Exercise requirements: Quote exactly and only this range of lines in the data below: the line that holds "vfov_deg: 46.4" to the line that holds "focal_mm: 10.26", both included.

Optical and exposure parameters
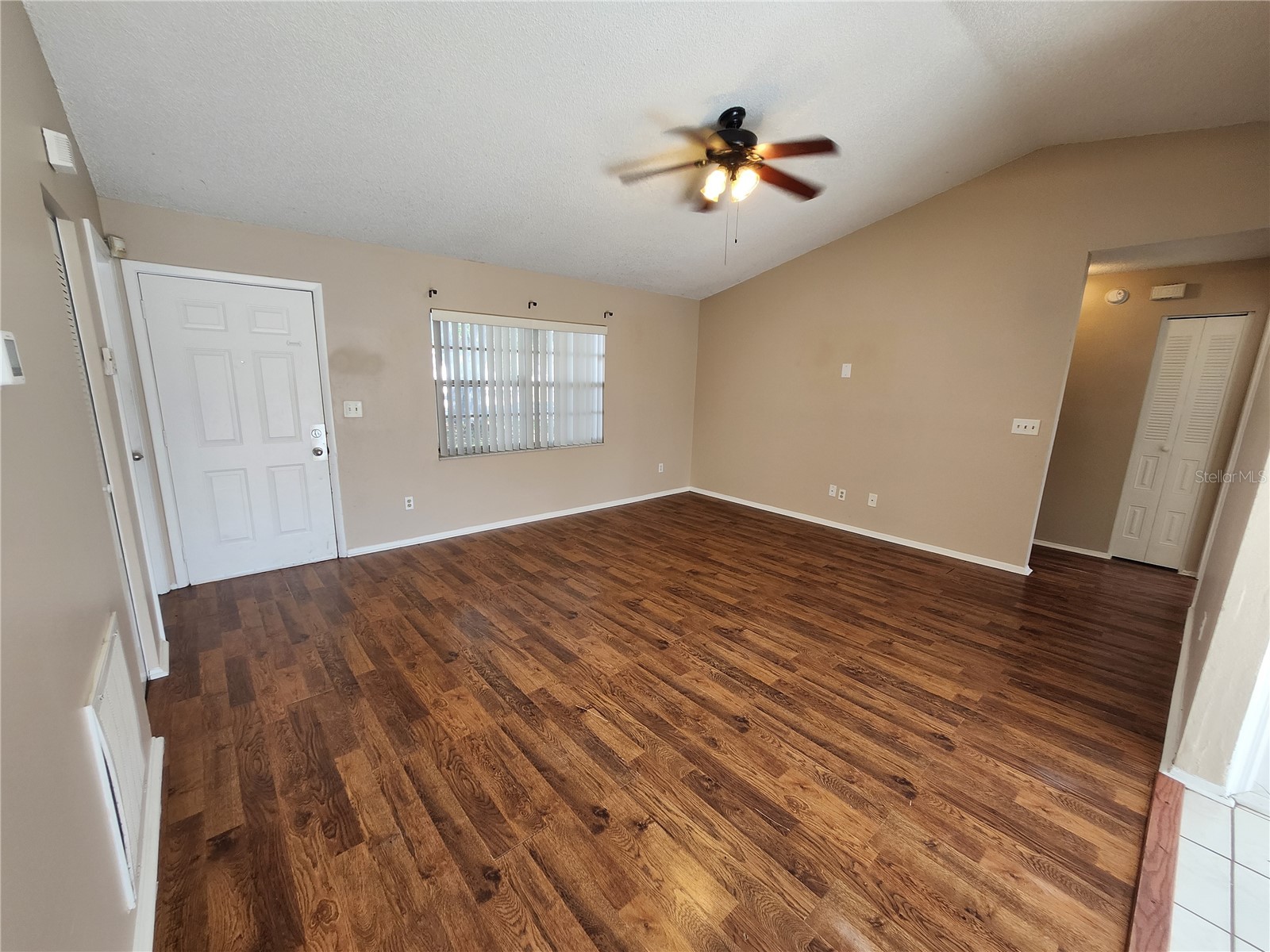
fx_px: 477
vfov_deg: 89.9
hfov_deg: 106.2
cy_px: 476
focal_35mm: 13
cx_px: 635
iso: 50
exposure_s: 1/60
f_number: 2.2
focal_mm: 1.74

--

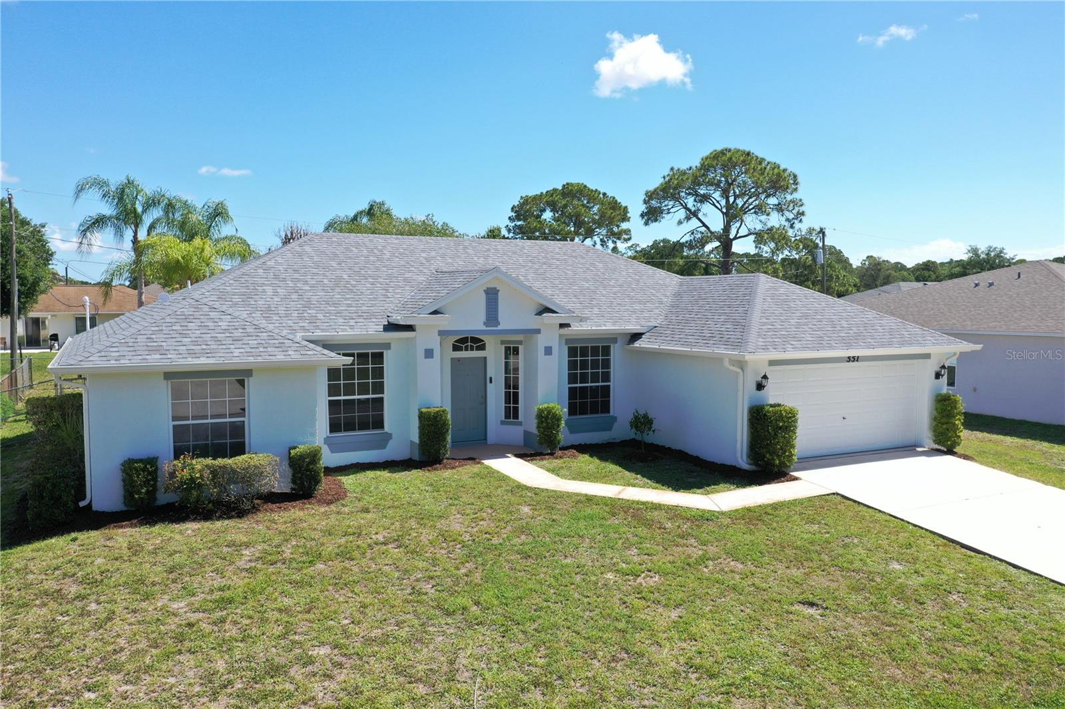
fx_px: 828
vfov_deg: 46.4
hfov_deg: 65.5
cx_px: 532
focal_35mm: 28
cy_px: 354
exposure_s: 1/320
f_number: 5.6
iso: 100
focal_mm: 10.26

Finished task:
vfov_deg: 46.4
hfov_deg: 65.5
cx_px: 532
focal_35mm: 28
cy_px: 354
exposure_s: 1/320
f_number: 5.6
iso: 100
focal_mm: 10.26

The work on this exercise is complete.